# Hand Written Digit Recognition Using Backpropagation Neural Network on Master-Slave Architecture

J.V.S.SRINIVAS DVR College of Engineering & Technology, Hyderabad. India

N. SHIRISHA DRK Institute of Science & Technology, Hyderabad, India

*Abstract:*- The objective of this work is to identify the hand written digits represented by rectangular box of 16x16 in a gray scale of 256 values. Backpropagation neural network (BPN) is one of the simplest models of supervised training multi layer neural networks. In this paper we design an BPN and train it with a set of hand written data. We also implement BPN on Master – Slave architecture to minimize the learning time. The performance parameters are evaluated for both sequential implementation and parallel implementation on Master – Slave architecture.
-*-*-
> _TASK STATEMENT_:
Please turn the abstract of the digit recognition paper above, the paragraph that begins "The objective of this work", into a short bulleted list that keeps its main facts.
-*-*-
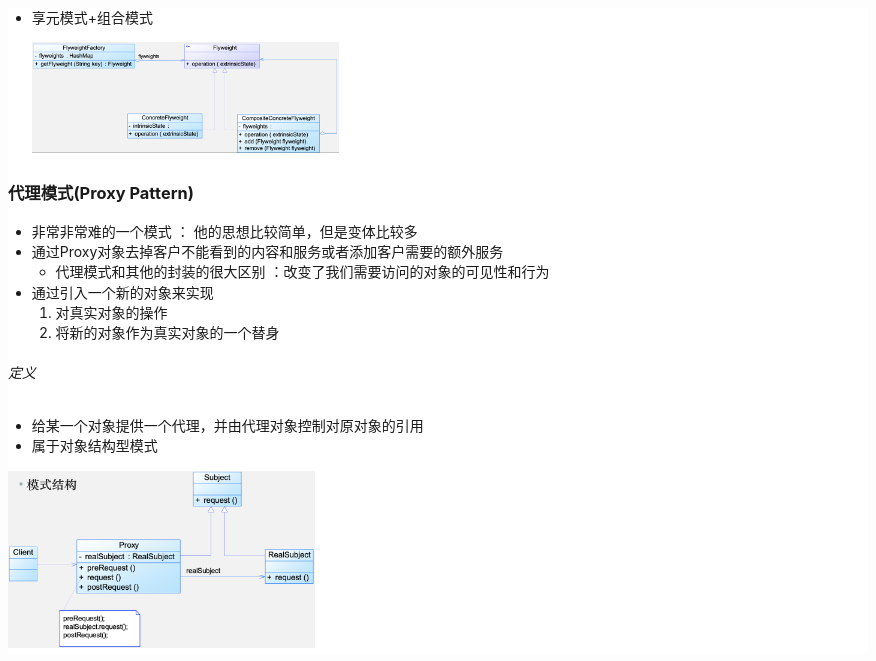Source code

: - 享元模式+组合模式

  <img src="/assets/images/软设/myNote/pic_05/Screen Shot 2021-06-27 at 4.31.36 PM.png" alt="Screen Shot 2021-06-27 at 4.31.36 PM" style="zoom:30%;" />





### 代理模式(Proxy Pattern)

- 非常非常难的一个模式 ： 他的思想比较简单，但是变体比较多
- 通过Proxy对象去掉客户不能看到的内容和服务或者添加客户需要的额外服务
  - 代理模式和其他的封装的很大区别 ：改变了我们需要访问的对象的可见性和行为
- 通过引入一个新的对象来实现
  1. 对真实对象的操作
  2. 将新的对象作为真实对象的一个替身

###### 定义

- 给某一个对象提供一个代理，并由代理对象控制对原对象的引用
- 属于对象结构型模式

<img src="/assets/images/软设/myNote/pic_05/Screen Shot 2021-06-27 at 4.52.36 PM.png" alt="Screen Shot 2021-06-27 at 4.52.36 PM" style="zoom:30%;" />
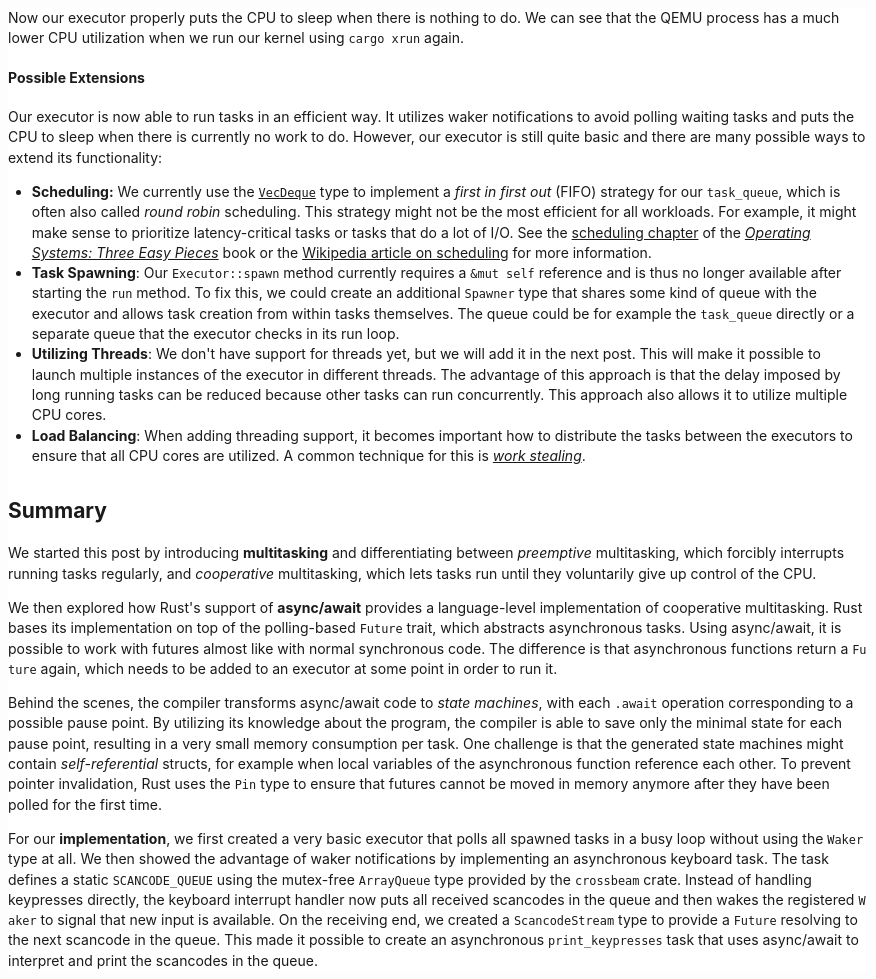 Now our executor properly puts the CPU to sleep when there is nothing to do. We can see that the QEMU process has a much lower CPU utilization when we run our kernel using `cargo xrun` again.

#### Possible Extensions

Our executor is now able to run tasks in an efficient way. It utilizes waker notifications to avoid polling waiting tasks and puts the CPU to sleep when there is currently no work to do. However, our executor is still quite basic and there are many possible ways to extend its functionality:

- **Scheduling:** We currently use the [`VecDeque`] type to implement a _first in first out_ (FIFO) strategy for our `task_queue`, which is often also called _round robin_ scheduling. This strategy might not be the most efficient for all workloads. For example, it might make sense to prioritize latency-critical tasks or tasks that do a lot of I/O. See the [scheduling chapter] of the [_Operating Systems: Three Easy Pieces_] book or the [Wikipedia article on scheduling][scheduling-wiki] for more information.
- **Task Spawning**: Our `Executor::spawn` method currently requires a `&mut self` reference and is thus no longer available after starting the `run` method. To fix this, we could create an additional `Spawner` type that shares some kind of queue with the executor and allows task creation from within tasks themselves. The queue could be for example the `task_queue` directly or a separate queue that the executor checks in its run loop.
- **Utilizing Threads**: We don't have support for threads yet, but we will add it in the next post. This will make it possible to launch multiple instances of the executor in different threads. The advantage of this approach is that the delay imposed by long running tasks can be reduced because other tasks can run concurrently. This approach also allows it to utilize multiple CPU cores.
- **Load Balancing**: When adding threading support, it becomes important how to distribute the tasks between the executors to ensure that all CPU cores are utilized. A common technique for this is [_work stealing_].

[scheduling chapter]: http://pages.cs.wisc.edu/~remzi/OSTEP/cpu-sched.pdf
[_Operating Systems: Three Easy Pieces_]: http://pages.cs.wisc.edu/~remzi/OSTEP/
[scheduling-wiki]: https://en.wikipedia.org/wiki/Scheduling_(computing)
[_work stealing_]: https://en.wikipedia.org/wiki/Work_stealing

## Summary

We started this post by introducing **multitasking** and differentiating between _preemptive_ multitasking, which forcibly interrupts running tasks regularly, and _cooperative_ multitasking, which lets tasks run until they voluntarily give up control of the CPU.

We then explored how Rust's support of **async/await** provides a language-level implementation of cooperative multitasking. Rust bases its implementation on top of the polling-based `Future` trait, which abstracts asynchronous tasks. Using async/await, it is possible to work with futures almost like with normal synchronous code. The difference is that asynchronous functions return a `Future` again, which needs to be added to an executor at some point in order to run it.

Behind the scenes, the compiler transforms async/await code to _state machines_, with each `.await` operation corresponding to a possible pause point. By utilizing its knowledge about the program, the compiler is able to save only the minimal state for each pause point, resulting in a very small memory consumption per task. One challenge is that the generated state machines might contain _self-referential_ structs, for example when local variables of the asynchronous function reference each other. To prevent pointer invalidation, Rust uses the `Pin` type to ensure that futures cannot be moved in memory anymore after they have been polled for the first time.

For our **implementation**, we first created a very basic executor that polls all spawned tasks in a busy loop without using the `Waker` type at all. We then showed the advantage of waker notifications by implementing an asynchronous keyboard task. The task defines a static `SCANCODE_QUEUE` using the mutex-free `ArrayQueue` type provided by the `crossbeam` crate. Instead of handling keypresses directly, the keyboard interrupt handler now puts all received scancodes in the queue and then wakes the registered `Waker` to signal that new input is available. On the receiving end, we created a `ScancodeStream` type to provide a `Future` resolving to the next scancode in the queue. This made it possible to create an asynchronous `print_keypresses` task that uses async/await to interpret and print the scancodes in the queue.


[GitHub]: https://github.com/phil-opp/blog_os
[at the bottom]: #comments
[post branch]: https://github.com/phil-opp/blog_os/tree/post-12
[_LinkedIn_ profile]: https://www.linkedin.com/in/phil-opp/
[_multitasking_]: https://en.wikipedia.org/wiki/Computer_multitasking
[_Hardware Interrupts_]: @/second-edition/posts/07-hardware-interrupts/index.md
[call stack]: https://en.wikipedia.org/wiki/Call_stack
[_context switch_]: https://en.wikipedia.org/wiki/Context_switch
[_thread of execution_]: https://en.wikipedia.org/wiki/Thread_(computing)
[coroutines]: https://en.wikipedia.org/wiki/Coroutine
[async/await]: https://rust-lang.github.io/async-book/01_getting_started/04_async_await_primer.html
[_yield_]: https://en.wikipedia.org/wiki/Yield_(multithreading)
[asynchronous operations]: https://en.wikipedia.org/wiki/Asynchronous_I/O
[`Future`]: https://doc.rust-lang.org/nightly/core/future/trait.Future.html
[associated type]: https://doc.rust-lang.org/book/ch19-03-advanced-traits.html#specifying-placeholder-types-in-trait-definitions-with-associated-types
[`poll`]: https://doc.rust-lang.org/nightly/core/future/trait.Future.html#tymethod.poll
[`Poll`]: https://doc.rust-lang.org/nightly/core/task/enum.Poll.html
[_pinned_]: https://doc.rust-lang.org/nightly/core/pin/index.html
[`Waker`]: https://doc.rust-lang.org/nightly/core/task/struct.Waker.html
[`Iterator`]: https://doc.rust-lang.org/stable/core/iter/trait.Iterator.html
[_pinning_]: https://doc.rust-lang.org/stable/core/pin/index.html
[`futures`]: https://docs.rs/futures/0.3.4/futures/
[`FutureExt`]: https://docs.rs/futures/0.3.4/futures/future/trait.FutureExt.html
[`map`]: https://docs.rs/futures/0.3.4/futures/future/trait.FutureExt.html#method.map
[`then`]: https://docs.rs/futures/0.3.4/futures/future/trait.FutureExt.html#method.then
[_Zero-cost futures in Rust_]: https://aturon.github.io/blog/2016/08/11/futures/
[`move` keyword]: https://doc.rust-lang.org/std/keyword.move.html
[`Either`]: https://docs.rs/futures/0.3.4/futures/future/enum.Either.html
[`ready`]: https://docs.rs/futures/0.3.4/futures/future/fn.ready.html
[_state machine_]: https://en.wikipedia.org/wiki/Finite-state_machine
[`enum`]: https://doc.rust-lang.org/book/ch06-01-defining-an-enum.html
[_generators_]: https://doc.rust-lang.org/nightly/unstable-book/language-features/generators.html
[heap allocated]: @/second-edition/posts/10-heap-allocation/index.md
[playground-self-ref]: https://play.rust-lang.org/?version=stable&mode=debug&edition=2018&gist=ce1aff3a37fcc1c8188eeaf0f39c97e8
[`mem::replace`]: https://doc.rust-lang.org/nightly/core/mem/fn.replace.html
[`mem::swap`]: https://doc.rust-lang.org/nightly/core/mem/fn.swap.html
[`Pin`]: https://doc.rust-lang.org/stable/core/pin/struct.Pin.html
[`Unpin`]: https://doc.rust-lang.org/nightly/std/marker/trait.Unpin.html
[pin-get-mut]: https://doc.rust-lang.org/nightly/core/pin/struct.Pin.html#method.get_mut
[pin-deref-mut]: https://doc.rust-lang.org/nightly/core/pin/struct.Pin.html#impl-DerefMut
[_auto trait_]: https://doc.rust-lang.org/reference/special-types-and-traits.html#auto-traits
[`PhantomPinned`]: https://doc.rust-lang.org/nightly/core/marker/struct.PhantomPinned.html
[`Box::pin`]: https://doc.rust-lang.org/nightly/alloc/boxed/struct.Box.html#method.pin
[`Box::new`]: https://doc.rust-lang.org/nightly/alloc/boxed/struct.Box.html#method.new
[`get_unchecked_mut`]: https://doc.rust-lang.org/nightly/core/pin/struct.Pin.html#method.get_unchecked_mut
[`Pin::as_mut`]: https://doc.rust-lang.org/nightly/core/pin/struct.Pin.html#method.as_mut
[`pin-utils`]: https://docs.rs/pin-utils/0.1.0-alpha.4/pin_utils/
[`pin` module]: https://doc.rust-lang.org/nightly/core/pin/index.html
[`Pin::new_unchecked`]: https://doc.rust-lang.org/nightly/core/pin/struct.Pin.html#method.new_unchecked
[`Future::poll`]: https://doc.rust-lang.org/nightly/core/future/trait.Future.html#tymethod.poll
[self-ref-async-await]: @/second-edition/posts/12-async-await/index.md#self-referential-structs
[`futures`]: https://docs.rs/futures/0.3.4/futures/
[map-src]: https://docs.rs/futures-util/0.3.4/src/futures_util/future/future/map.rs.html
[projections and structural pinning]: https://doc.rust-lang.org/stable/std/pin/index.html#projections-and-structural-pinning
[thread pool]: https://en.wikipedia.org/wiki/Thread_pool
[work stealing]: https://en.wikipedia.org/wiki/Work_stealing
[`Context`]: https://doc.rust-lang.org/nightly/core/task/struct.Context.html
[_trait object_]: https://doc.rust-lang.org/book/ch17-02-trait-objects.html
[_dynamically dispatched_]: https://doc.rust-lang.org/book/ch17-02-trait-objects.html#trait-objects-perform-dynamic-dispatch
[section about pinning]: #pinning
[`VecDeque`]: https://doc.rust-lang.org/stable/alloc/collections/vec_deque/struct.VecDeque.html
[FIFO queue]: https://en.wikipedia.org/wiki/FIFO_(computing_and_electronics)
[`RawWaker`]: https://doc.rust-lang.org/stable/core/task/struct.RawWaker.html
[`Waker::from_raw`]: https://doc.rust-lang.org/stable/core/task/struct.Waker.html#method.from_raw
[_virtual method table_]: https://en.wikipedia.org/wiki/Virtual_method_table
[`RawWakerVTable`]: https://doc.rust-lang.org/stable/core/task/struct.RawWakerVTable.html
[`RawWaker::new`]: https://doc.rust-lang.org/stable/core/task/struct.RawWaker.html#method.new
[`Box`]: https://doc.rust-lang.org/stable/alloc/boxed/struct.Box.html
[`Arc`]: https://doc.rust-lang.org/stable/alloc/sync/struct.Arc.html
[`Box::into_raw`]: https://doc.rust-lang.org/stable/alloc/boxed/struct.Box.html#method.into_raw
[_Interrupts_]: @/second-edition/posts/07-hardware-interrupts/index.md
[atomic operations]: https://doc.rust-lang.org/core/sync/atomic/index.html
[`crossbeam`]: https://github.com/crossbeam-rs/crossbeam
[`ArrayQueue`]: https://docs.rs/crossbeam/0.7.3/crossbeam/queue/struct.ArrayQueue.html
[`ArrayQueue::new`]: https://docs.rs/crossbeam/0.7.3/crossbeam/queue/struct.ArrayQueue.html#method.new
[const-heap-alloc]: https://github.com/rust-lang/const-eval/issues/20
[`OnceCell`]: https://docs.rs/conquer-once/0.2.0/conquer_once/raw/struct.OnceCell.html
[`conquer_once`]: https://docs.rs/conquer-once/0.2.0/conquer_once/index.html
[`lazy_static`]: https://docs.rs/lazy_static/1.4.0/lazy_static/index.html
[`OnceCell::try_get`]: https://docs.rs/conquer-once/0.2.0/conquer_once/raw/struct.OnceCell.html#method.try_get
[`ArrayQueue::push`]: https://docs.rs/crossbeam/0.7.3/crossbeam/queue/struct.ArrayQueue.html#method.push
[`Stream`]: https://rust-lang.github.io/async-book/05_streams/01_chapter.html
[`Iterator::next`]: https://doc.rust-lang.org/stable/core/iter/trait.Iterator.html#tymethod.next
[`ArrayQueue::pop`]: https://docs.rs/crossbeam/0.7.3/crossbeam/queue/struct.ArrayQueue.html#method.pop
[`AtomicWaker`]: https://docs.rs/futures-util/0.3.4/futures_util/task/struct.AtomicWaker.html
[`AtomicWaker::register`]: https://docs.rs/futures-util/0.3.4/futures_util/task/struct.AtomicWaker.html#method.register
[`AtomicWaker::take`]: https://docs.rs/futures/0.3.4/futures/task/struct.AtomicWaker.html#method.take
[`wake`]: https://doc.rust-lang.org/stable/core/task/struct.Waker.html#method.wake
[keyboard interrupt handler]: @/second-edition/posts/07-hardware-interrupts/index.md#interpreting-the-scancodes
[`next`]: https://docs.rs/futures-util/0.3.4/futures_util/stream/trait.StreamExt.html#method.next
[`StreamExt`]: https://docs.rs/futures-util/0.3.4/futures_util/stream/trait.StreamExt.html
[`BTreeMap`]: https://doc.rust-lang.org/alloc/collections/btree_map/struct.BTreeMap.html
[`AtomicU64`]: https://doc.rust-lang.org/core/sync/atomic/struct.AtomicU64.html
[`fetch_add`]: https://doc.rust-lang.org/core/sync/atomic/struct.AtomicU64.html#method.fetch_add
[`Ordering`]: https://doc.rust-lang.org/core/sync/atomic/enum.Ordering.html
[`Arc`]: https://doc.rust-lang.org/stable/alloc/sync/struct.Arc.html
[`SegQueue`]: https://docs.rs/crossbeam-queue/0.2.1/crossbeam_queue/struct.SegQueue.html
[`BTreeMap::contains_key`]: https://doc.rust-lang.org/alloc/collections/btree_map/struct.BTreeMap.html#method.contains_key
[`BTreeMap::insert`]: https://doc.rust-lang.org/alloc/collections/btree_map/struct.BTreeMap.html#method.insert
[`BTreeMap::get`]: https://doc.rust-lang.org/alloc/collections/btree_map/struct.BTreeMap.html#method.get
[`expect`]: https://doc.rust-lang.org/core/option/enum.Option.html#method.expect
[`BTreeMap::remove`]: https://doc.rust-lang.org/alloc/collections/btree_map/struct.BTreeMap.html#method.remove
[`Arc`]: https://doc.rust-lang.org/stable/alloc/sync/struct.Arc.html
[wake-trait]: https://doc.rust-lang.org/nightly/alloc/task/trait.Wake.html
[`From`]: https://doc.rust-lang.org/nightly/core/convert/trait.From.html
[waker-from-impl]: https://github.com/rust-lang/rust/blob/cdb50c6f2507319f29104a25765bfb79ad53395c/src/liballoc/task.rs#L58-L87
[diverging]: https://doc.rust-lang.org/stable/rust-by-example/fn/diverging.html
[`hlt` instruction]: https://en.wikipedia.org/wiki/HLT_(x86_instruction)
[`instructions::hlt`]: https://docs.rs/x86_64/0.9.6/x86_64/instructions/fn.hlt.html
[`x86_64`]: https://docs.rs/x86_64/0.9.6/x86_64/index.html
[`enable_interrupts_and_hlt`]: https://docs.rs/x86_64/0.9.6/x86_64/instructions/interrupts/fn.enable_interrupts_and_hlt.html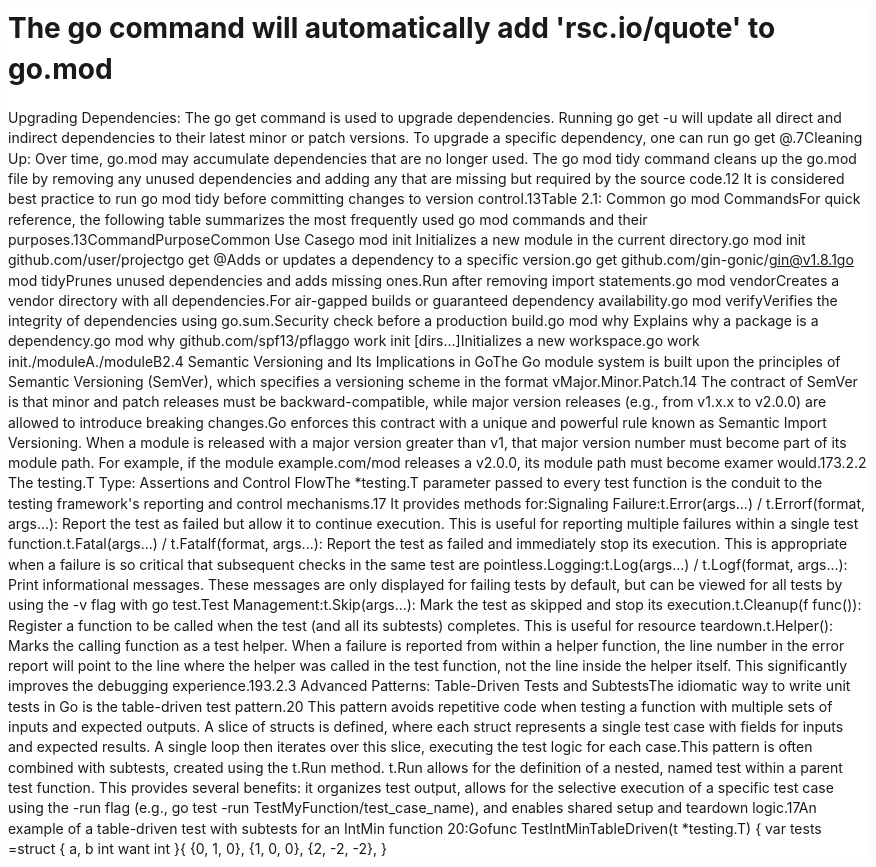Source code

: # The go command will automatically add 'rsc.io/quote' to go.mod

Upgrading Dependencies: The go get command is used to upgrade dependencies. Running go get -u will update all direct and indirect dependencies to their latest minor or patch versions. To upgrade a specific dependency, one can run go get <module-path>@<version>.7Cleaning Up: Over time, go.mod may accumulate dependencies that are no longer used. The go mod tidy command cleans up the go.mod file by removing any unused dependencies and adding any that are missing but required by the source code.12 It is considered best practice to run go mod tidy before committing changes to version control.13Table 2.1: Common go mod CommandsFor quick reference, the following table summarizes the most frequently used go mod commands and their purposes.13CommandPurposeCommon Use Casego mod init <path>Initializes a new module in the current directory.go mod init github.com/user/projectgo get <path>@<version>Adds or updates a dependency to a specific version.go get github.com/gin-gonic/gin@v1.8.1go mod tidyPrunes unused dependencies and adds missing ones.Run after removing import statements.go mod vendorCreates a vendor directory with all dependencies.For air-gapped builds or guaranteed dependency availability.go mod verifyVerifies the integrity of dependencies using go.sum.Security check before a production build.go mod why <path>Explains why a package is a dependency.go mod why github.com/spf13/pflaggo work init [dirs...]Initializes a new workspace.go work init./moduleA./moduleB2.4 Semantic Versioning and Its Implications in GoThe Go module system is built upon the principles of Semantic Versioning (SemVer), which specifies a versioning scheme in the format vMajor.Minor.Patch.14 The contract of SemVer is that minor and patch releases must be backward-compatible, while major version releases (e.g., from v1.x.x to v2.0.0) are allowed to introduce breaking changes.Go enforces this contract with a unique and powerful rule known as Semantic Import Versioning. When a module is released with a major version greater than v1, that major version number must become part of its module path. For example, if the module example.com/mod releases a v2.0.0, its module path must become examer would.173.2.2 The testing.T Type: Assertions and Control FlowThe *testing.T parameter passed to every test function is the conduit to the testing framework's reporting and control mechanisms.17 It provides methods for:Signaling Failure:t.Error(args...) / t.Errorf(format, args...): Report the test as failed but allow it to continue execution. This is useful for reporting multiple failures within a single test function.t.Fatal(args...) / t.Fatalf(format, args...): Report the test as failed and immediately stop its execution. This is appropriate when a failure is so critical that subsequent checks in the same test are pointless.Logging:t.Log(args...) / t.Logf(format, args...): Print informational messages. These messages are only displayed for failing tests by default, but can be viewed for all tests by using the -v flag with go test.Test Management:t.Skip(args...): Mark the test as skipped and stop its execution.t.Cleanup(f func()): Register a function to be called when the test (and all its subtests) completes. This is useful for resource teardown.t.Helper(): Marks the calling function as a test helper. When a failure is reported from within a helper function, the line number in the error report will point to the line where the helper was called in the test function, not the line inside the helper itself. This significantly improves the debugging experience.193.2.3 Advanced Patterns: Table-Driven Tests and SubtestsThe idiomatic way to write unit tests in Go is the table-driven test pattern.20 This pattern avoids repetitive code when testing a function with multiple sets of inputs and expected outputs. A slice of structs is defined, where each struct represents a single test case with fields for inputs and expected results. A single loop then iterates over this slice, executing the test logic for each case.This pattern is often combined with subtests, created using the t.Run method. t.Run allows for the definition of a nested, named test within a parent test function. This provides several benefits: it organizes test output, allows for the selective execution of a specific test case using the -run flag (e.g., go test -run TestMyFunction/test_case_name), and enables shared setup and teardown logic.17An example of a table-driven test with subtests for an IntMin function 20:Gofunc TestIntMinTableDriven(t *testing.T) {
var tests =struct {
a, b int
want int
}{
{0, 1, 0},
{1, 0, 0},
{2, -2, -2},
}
-*-*-
> _TASK SOLUTION_:
- Goal: identify handwritten digits shown in a 16x16 box with 256 gray-scale values.
- Method: a backpropagation neural network (BPN), one of the simplest supervised-training multilayer networks, is designed and trained on handwritten data.
- The BPN is also implemented on a Master–Slave architecture to minimize learning time.
- Performance parameters are evaluated for both the sequential and the parallel Master–Slave implementations.